Abstract
Background: Artificial intelligence applied to electrocardiograms (ECG-AI) offers a scalable approach to identify individuals at risk for heart failure (HF) and guide preventive interventions.
Objective: The purpose of this study was to assess whether ECG-AI designed to detect systolic and diastolic dysfunction enhances the prediction of incident HF over clinical risk estimation using the PREVENT-HF (Predicting Risk of Cardiovascular Disease EVENTs-Heart Failure) equation.
Methods: Baseline clinical and electrocardiogram data were pooled from the Framingham Heart Study, Multi-Ethnic Study of Atherosclerosis, and Cardiovascular Health Study. Participants with data sufficient for both ECG-AI and PREVENT-HF assessment were included. Analyses were performed on the National Heart, Lung, and Blood Institute BioDataCatalyst from July to September 2025. Risk of incident HF was estimated using previously validated ECG-AI algorithms that detect systolic (ECG-AI LEF) and diastolic (ECG-AI DD) dysfunction. Discrimination and reclassification were evaluated using Harrell’s C-statistic and net reclassification improvement.

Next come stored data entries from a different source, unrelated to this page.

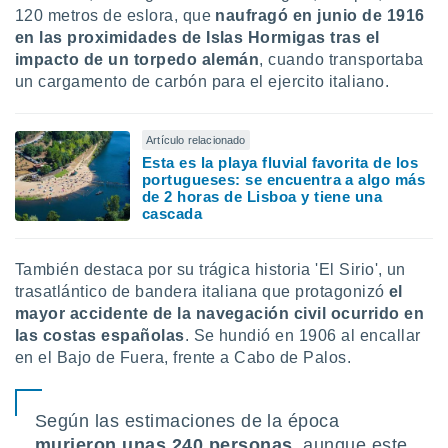
120 metros de eslora, que
naufragó en junio de 1916
en las proximidades de Islas Hormigas tras el
impacto de un torpedo alemán
, cuando transportaba
un cargamento de carbón para el ejercito italiano.
Artículo relacionado
Esta es la playa fluvial favorita de los
portugueses: se encuentra a algo más
de 2 horas de Lisboa y tiene una
cascada
También destaca por su trágica historia 'El Sirio', un
trasatlántico de bandera italiana que protagonizó
el
mayor accidente de la navegación civil ocurrido en
las costas españolas
. Se hundió en 1906 al encallar
en el Bajo de Fuera, frente a Cabo de Palos.
Según las estimaciones de la época
murieron unas 240 personas
, aunque este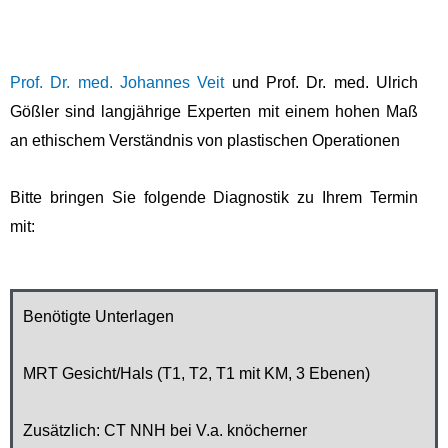
Prof. Dr. med. Johannes Veit
und Prof. Dr. med. Ulrich
Gößler sind langjährige Experten mit einem hohen Maß
an ethischem Verständnis von plastischen Operationen
Bitte bringen Sie folgende Diagnostik zu Ihrem Termin
mit:
Benötigte Unterlagen
MRT Gesicht/Hals (T1, T2, T1 mit KM, 3
Ebenen)
Zusätzlich: CT NNH bei V.a. knöcherner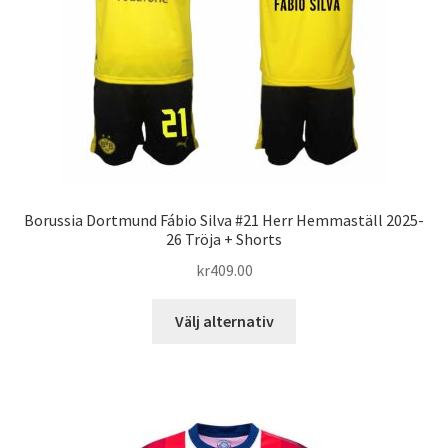
väljas
på
produktsidan
Borussia Dortmund Fábio Silva #21 Herr Hemmaställ 2025-
26 Tröja + Shorts
kr
409.00
Den
Välj alternativ
här
produkten
har
flera
varianter.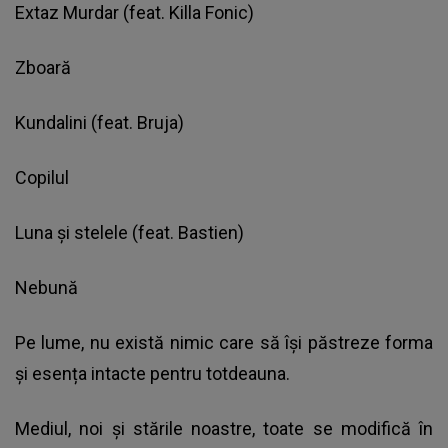
Extaz Murdar (feat. Killa Fonic)
Zboară
Kundalini (feat. Bruja)
Copilul
Luna și stelele (feat. Bastien)
Nebună
Pe lume, nu există nimic care să își păstreze forma
și esența intacte pentru totdeauna.
Mediul, noi și stările noastre, toate se modifică în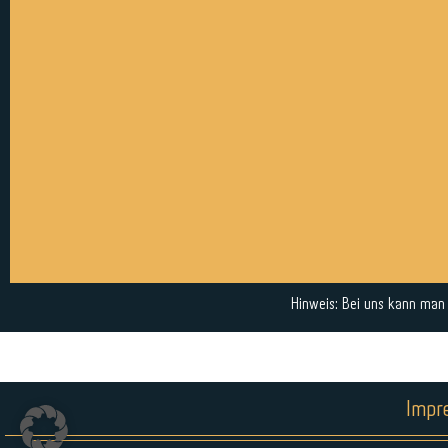
Hinweis: Bei uns kann man a
Impr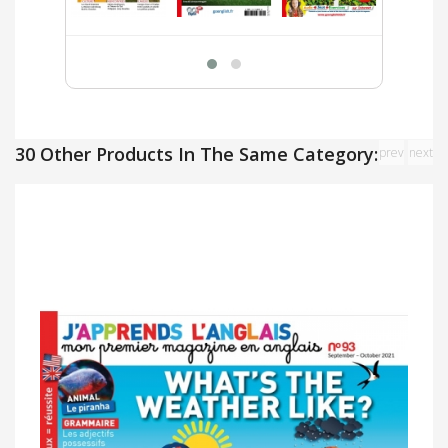
30 Other Products In The Same Category:
prev
next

Results: Of 14,126 participants, positive screening rates were 2.9% for ECG-AI LEF, 11.1% for ECG-AI DD, 11.9% for the composite ECG-AI model, 25.1% for PREVENT-HF score ≥10%, and 5.8% for PREVENT-HF score ≥20%. Incident HF or death occurred in 7.7% and 15.1% of participants, respectively. Participants with positive composite ECG-AI screens at baseline had 10- to 20-fold higher risk of developing HF compared with those with negative screens. At 1, 3, 5, and 10 years, the addition of ECG-AI to PREVENT-HF yielded 1-directional net reclassification improvements ranging from 0.086 to 0.125 at a PREVENT-HF threshold of 10%, and 0.327 to 0.403 at a threshold of 20%.
Conclusions: The addition of ECG-AI to PREVENT-HF improved discrimination of near-term HF risk. ECG-AI may enable population-level HF risk stratification and facilitate targeted prevention strategies.